Ford Motor’s global empire already included mines, forests, and steel mills. A rubber plantation was the next step in the founder’s goal of total in-house production. “Civilizing" the Amazon, as Ford perceived it, was a side benefit.

As it happened, Fordlandia was beset by smallpox and yellow fever, rubber-destroying fungi, and labor unrest that required military intervention. Little rubber was produced.

In 1945, having lost $15 million, Ford sold Fordlandia back to Brazil for $250,000—“a virtual gift," the Springfield, Mass., Daily Republican called it.

During that span, Ford’s cars had helped create booming demand for oil, threatening to outstrip U.S. production. Soon help came from farther afield.
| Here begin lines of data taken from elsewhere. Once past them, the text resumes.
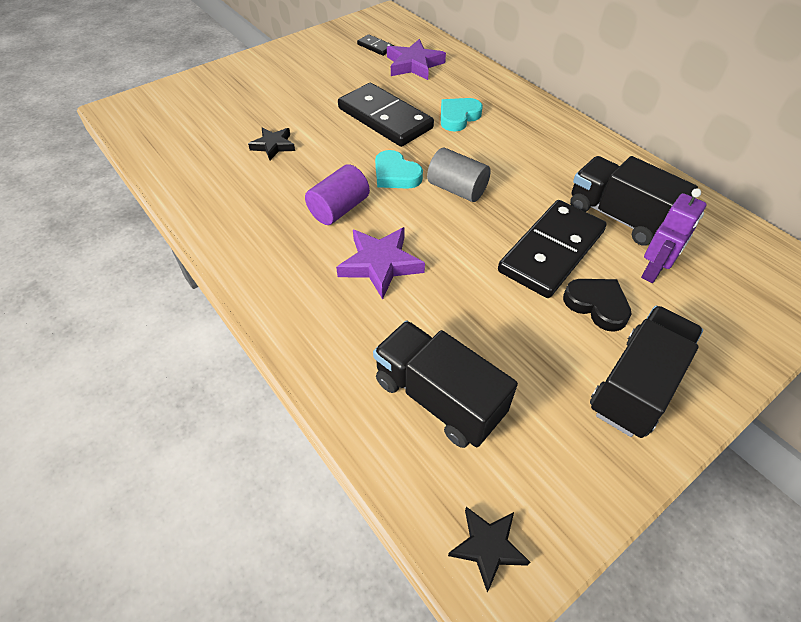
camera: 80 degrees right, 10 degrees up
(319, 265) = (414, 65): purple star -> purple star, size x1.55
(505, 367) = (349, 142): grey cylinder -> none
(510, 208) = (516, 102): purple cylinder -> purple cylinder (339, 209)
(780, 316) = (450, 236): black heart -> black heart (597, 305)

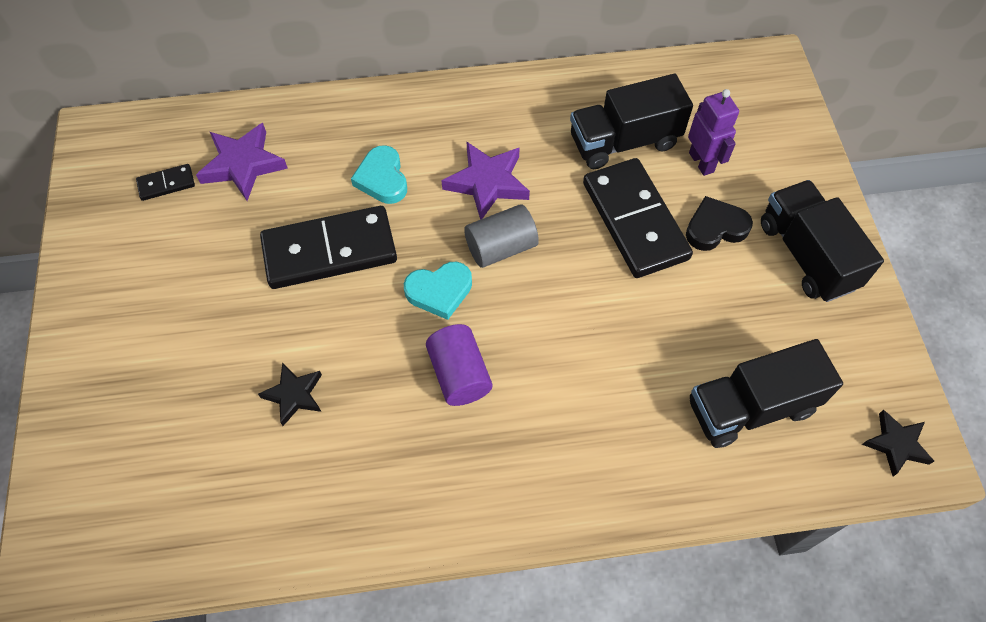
camera: 60 degrees left, 10 degrees up
(380, 264) = (567, 374): purple star -> purple star (487, 183)

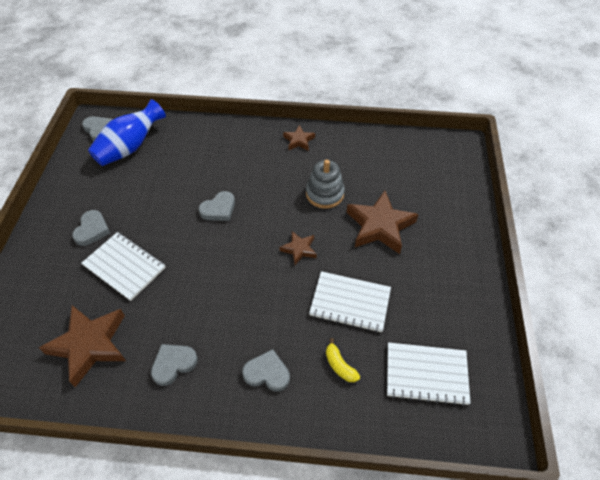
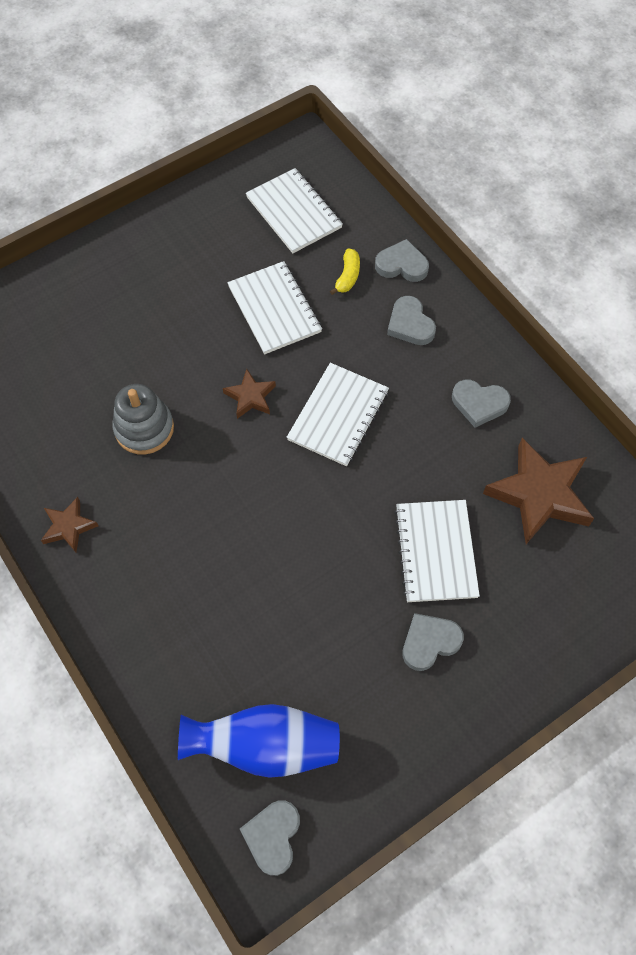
camera: 130 degrees left, 10 degrees up
(219, 209) = (269, 524): grey heart -> grey heart (402, 265)
(245, 282) = (338, 415): none -> white notebook
(380, 226) = (148, 343): brown star -> none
After the discovery of a major oil gusher near Venezuela’s Lake Maracaibo, the race was on for U.S. oil producers, the Los Angeles Times reported in its Feb. 6, 1922, article, “Flock to Venezuela Oil Field."

By 1924, Standard Oil of New Jersey, predecessor to Exxon Mobil, was one of 26 oil companies that had joined the flock to Caracas. There, dictator Gen. Juan Vicente Gómez demanded hefty kickbacks for the right to drill.

Pay and drill they did, with the country’s production rising to 137 million barrels in 1929 from 1.4 million in 1921. Venezuelan crude powered the allies during World War II, and American investment continued to grow.

Then, in 1976, Venezuela lowered the boom, nationalizing its oil industry.

“Today we are fixing the destiny of the nation," President Carlos Andrés Pérez announced to cheering crowds.

Foreign oil assets were confiscated by state-owned Petróleos de Venezuela SA—the same PdVSA that Trump is trying to fix today.

That was the first time Exxon’s assets were seized. The company returned during Venezuela’s “oil opening" policy of the 1990s, only to be ousted again in 2007, this time by Maduro’s predecessor, longtime President Hugo Chávez.

No wonder Exxon isn’t rushing back. It may be recalling the old proverb: Fool me once, shame on you. Fool me twice, shame on me.